Según informó la Casa Blanca tras la primera reunión entre ambos mandatarios, ambas potencias remarcaron la necesidad de mantener abierto este paso marítimo clave para garantizar la estabilidad energética global. El comunicado estadounidense precisó además que China expresó su rechazo a cualquier intento de militarización del estrecho.
Durante el encuentro, Beijing manifestó también su interés en ampliar la compra de crudo estadounidense como parte de una estrategia para diversificar sus fuentes energéticas y reducir su dependencia del petróleo proveniente del Golfo Pérsico.
Cooperación económica y nuevos acuerdos comerciales
La reunión también incluyó conversaciones orientadas a fortalecer la cooperación económica entre ambas naciones.
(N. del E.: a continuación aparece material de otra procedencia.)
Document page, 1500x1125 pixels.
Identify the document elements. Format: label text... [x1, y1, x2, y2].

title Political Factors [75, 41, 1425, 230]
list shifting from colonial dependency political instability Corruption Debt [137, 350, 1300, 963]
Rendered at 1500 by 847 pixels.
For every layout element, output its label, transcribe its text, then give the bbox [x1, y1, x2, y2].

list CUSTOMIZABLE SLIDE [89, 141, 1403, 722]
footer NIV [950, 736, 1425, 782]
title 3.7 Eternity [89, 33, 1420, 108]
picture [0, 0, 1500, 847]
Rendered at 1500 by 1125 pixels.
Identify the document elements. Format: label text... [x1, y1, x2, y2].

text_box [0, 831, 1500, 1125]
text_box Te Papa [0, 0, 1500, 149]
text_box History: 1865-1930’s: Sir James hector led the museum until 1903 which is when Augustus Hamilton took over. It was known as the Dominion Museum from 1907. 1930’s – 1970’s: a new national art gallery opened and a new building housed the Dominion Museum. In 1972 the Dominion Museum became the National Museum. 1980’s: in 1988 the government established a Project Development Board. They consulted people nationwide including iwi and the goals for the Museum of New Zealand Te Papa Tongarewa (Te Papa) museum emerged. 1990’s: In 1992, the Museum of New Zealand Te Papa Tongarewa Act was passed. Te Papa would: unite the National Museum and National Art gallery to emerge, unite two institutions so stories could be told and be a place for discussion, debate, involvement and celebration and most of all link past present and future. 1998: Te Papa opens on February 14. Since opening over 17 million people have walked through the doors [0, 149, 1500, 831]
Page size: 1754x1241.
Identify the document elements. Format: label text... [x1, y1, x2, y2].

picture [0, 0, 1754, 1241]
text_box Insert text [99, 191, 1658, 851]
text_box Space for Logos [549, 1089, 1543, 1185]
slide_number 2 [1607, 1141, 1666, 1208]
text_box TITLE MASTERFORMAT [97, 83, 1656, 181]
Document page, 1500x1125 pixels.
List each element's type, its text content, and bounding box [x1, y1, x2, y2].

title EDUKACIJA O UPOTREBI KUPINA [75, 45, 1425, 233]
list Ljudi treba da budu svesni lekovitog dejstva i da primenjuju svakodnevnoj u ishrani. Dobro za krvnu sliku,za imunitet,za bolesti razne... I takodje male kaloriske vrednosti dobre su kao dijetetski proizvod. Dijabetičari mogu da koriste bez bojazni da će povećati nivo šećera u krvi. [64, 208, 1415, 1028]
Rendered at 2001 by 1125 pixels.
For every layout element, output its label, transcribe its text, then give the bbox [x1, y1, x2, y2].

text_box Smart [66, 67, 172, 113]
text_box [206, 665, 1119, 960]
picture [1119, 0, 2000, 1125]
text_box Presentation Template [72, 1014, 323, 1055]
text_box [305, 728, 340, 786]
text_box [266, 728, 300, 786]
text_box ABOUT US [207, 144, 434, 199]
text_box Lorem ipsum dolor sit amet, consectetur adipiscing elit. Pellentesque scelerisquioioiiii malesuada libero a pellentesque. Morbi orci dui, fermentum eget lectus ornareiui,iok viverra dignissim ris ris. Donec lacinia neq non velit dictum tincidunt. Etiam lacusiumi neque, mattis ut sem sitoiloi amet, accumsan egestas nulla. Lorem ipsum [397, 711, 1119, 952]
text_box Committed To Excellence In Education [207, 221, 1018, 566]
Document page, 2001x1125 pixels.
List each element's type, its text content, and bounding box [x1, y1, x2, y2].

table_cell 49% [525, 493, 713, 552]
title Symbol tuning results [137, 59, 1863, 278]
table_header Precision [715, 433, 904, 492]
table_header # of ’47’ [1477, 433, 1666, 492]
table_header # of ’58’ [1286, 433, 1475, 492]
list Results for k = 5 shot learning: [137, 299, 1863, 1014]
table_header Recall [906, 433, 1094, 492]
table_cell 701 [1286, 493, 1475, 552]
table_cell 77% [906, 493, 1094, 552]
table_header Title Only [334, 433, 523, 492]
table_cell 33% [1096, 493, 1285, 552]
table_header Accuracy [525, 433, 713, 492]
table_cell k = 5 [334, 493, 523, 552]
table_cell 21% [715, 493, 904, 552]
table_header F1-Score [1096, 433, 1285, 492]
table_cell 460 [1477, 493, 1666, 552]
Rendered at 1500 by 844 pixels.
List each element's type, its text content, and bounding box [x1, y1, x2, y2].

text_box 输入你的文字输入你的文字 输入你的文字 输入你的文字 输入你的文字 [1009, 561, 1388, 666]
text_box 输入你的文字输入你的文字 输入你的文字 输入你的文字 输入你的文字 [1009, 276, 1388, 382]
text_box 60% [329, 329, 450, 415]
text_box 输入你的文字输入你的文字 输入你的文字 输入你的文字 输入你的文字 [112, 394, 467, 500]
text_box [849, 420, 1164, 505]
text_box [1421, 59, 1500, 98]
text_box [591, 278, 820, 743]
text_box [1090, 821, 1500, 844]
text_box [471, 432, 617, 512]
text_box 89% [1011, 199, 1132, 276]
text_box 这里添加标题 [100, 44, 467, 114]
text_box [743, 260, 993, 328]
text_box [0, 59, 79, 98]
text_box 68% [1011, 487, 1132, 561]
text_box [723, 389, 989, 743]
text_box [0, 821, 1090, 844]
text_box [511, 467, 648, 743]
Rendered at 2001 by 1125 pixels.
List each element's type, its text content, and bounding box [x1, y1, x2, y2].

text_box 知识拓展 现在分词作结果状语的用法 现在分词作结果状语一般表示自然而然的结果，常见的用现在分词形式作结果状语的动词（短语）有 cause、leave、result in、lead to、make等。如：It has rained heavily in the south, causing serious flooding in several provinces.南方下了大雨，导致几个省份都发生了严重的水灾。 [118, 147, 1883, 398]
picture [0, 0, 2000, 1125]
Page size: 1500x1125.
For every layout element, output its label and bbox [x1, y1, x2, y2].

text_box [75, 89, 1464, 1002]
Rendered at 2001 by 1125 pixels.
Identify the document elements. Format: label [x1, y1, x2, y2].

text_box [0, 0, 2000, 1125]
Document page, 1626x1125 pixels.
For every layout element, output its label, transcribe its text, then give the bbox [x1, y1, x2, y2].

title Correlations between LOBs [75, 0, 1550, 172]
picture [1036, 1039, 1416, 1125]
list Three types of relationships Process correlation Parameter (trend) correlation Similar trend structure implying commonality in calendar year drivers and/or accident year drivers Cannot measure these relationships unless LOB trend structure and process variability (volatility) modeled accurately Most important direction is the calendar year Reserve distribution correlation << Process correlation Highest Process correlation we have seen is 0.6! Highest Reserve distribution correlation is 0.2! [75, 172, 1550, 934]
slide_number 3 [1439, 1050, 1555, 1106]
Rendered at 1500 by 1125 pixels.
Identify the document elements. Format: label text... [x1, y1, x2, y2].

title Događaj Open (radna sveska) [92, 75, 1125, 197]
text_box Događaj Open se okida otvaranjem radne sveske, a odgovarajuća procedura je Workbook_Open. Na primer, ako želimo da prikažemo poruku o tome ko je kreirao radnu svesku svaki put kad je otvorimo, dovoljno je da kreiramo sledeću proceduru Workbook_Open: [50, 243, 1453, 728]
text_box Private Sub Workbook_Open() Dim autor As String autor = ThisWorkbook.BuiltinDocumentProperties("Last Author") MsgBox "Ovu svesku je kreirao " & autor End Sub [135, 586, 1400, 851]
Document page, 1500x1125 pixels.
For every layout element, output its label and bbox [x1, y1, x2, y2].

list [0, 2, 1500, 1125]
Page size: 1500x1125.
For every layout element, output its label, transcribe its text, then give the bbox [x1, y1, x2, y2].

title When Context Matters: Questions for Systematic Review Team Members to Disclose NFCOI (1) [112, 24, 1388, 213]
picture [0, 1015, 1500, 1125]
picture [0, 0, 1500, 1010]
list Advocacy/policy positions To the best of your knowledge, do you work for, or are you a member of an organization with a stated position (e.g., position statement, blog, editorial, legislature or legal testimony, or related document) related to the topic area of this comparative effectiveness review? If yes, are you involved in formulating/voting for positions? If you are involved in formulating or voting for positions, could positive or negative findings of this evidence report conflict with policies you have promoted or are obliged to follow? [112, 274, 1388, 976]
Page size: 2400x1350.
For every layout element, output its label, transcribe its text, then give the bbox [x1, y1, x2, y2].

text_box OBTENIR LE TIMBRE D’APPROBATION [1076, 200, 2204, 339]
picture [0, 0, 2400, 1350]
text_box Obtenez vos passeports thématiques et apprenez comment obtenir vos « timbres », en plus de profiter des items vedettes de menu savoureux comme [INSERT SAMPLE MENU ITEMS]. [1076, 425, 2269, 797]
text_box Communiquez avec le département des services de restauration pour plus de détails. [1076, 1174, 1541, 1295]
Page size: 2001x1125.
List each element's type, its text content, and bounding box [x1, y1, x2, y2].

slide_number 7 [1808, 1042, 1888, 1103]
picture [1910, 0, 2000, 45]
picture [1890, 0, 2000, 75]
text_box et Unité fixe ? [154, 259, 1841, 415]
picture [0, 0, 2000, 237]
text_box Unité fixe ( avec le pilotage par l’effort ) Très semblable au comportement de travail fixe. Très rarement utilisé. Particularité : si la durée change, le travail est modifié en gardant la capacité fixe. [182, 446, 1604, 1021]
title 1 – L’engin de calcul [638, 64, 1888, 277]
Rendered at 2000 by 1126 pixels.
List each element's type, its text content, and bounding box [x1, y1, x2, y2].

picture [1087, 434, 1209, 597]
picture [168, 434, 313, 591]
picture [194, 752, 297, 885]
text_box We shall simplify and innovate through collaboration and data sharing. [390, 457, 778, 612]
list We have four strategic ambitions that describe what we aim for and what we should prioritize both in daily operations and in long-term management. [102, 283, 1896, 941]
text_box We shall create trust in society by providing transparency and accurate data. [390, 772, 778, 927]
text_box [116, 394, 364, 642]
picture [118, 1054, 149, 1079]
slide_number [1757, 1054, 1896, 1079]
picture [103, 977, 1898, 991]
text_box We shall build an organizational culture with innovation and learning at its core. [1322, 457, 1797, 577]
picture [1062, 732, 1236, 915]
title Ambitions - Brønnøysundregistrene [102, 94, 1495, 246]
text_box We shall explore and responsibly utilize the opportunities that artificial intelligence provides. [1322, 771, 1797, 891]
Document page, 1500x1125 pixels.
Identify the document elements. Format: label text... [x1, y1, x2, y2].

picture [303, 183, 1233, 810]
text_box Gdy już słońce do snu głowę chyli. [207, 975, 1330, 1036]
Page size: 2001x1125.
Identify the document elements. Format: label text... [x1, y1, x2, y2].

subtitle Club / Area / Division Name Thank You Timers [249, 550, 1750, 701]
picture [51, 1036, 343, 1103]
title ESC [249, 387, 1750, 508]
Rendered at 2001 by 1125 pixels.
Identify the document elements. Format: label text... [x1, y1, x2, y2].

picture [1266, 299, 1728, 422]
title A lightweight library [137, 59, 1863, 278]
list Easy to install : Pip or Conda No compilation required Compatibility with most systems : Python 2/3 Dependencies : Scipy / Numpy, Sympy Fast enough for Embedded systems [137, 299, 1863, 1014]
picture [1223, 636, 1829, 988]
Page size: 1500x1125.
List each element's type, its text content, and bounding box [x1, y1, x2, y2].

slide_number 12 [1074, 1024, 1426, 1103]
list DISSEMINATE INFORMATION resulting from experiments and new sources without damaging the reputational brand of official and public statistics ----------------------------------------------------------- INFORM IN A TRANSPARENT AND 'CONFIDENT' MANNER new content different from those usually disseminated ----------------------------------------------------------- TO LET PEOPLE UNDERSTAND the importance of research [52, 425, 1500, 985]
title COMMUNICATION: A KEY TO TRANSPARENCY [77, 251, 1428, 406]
Entre los principales puntos abordados figuraron:
Mayor acceso al mercado chino para empresas estadounidenses.
Incremento de inversiones chinas en sectores industriales de Estados Unidos.
Aumento de compras de productos agrícolas norteamericanos.
Posibles adquisiciones chinas de aeronaves comerciales.
Creación de un comité bilateral para resolver disputas comerciales y evitar nuevos conflictos arancelarios.
A la ceremonia oficial asistieron destacados referentes empresariales como Tim Cook, titular de Apple Inc., y Elon Musk, al frente de Tesla, Inc., además de funcionarios clave del gabinete estadounidense.
Otro de los compromisos asumidos fue reforzar los mecanismos conjuntos para reducir el flujo de precursores químicos vinculados al fentanilo hacia territorio estadounidense.
Taiwán, el punto de mayor tensión
Mientras la versión difundida por Washington omitió referencias al tema, medios oficiales chinos aseguraron que Xi advirtió a Trump sobre la importancia de una gestión “adecuada” del vínculo con Taiwán, al considerar que se trata de un asunto central para la estabilidad de la relación bilateral.
El mandatario chino alertó sobre el riesgo de una escalada diplomática o militar si la cuestión no se maneja con cautela.
Cabe recordar que meses atrás Trump autorizó un paquete armamentístico valuado en 11.000 millones de dólares destinado a Taiwán, territorio autónomo que China reclama como propio.
Expectativa moderada
La cumbre, realizada en el Gran Palacio del Pueblo de Beijing, se extendió durante aproximadamente dos horas. Si bien se esperaba que Trump buscara un mayor involucramiento chino para presionar a Irán en medio de la crisis regional, no se anticipan anuncios de peso sobre temas sensibles como comercio tecnológico, Taiwán o conflictos internacionales.